You are then familiar with the identity
$$\cos(2x)=2\cos^2(x)-1.$$
From this we obtain
$$\frac{1}{\cos(2x)}=\frac{1}{2\cos^2(x)-1}.$$
By the definition of $\sec$, we have then
$$\sec(2x)=\frac{1}{2\cos^2(x)-1}.$$
Stop reading here and do the rest on your own. If you experience trouble, continue reading.
Now on the right-hand side, divide top and bottom by $\cos^2(x)$.
When we divide $1$ by $\cos^2(x)$, we get $\sec^2(x)$.
When we divide $2\cos^2(x)-1$ by $\cos^2(x)$, we get $2-\sec^2(x)$. That completes the solution.
Comment: I think of the "three identities" as a single identity, which you can manipulate using $\sin^2x+\cos^2 x$ into various equivalent forms.

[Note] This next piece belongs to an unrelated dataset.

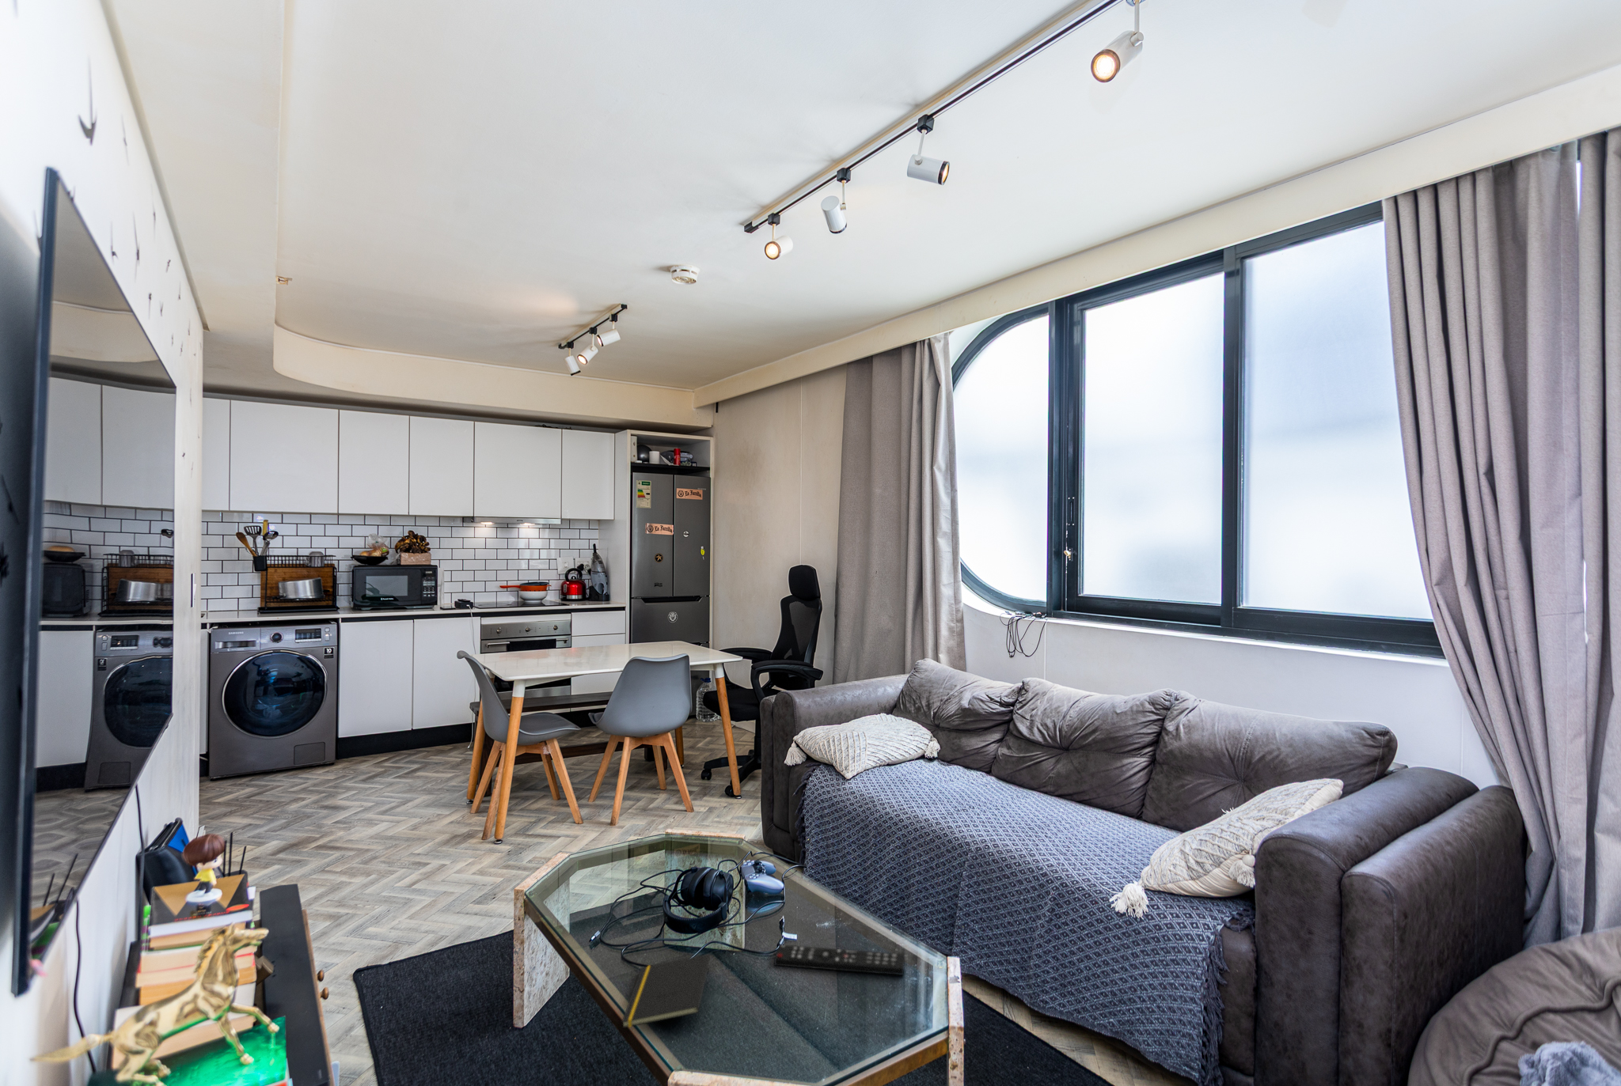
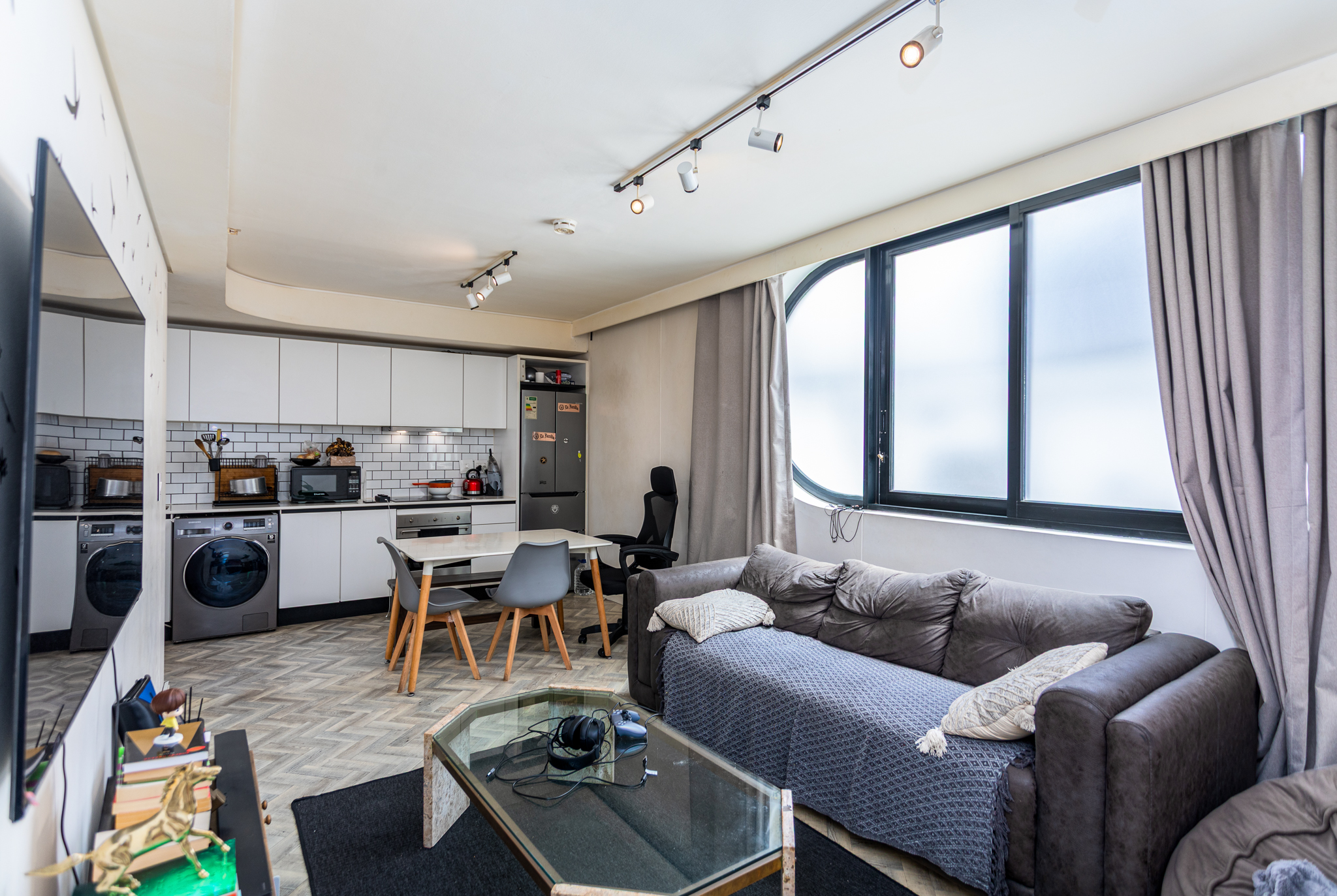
- notepad [621,953,710,1029]
- remote control [774,944,906,976]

But thinking about the three identities that you have seen for $\cos(2x)$, let's see which one should be our first pick to manipulate. The $2$ in the given right-hand side suggests that it should be one of the identities that involves a $2$ somwhere. And since your given right-hand side involves only a close relative of $\cos x$, I would choose $\cos(2x)=2\cos^2(x)$ for manipulation.
The manipulation can be done in various ways, but probably should use $\sec u=1/\cos(u)$.
So for example, we can first write $2\cos^2 x -1$ as $\dfrac{2}{\sec^2 x}-1$, and rewrite that as $\dfrac{2-\sec^2(x)}{\sec^2(x)}$.